How do spontaneous mutations in the RB gene differ from inherited mutations in terms of cancer development?
-In spontaneous mutations, both copies of the RB gene must be mutated in a single cell to cause cancer. Since both mutations need to occur spontaneously, this process generally takes longer and usually results in the development of tumors later in life, as compared to inherited mutations which lead to earlier onset of cancer.
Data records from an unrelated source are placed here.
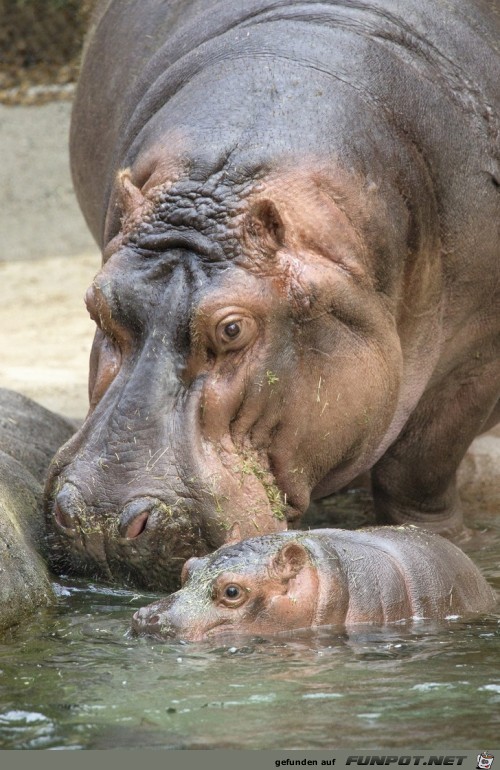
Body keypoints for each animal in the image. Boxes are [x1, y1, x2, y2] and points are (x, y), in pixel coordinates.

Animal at [45, 0, 500, 588]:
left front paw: (441, 541)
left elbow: (417, 469)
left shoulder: (478, 356)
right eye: (96, 305)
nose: (98, 521)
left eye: (233, 328)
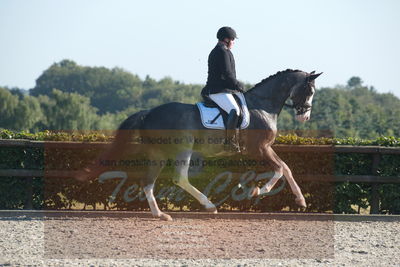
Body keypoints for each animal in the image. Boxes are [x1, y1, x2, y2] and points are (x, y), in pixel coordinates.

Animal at [77, 69, 322, 222]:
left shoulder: (261, 150)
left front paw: (300, 200)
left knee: (148, 182)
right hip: (183, 148)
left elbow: (286, 168)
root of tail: (149, 112)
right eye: (309, 91)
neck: (262, 106)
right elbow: (280, 169)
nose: (304, 117)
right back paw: (209, 205)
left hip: (158, 153)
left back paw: (161, 215)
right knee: (180, 178)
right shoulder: (260, 148)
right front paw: (257, 191)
Why is the p53 gene referred to as the 'king of tumor suppressors'?
-The p53 gene is considered the 'king of tumor suppressors' because it plays a crucial role in preventing cancer development by activating cell cycle arrest and apoptosis in response to DNA damage or stress. When p53 is mutated, cells can continue to divide uncontrollably, contributing to tumor formation.
What happens when p53 is mutated in cancer cells?
-When the p53 gene is mutated, the protein it produces cannot effectively stop the cell cycle or initiate apoptosis in response to DNA damage. This allows damaged cells to divide without control, accumulating mutations and increasing the risk of cancer development.
What is Li-Fraumeni syndrome, and how is it related to mutations in the p53 gene?
-Li-Fraumeni syndrome is a rare genetic disorder caused by inherited mutations in the p53 gene. People with this syndrome have a much higher risk of developing cancer, with approximately 50% of individuals developing cancer by the age of 30 due to the loss of p53's tumor-suppressing functions.